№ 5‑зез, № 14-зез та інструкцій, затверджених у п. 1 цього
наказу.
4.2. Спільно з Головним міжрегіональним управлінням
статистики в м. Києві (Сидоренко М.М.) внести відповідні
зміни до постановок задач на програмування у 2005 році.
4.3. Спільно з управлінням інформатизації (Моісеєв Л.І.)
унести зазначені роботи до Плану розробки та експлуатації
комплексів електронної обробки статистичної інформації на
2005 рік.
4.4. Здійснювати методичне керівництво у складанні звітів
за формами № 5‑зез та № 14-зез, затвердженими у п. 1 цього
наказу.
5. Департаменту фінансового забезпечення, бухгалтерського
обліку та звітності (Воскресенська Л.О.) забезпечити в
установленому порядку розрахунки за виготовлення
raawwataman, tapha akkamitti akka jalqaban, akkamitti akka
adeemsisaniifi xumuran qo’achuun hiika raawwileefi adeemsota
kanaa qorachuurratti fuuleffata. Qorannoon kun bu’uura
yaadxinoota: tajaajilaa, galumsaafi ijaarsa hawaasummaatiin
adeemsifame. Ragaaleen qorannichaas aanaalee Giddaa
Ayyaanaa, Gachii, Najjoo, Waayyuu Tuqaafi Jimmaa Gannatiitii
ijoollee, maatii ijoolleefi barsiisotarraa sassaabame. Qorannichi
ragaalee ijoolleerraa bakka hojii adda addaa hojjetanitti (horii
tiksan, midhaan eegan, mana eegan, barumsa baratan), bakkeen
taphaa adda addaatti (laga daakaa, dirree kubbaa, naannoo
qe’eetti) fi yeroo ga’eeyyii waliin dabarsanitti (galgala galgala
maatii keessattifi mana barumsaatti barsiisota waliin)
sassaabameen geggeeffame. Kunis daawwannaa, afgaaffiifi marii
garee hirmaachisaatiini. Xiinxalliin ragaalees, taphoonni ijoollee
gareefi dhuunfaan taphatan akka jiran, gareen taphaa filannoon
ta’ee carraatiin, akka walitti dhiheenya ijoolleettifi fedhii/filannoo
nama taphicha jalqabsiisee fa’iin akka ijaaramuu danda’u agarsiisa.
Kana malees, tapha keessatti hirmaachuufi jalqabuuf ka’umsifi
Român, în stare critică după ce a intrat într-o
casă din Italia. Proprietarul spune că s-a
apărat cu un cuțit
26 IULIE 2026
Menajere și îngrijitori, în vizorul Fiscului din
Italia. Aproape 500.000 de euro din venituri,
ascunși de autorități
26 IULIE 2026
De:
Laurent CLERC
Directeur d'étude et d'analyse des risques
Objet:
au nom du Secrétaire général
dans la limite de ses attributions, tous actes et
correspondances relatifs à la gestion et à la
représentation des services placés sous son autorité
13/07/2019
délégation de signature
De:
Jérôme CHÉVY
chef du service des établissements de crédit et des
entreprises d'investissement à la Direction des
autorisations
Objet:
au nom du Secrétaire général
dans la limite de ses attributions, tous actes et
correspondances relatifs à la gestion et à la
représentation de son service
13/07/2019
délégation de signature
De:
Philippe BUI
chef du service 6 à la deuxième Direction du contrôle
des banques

_EXERCISE DESCRIPTION_
Of the entries listed above, reproduce only the lines starting at the line containing "garee hirmaachisaatiini. Xiinxalliin" and ending at the line containing "nama taphicha jalqabsiisee". Include both, exactly as they stand.

_WRITTEN ANSWER_
garee hirmaachisaatiini. Xiinxalliin ragaalees, taphoonni ijoollee
gareefi dhuunfaan taphatan akka jiran, gareen taphaa filannoon
ta’ee carraatiin, akka walitti dhiheenya ijoolleettifi fedhii/filannoo
nama taphicha jalqabsiisee fa’iin akka ijaaramuu danda’u agarsiisa.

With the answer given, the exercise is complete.